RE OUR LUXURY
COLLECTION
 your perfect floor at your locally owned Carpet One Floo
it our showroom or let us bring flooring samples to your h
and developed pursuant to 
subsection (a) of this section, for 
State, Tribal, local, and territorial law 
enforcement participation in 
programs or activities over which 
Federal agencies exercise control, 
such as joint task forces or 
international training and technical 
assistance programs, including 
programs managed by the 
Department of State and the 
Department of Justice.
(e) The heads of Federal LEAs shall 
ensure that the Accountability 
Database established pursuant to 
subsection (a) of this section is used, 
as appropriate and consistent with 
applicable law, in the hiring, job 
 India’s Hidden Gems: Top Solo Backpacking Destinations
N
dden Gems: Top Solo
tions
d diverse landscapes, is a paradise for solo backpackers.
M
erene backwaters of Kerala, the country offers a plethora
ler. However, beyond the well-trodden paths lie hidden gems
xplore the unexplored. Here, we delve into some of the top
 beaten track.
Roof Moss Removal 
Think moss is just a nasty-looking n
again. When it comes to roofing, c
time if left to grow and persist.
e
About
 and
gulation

* * * * * * * * *

Would you print, exactly as written, every line above from the one holding "Department of State and the" through the one holding "as appropriate and consistent with", with both included and no other lines?

Department of State and the 
Department of Justice.
(e) The heads of Federal LEAs shall 
ensure that the Accountability 
Database established pursuant to 
subsection (a) of this section is used, 
as appropriate and consistent with 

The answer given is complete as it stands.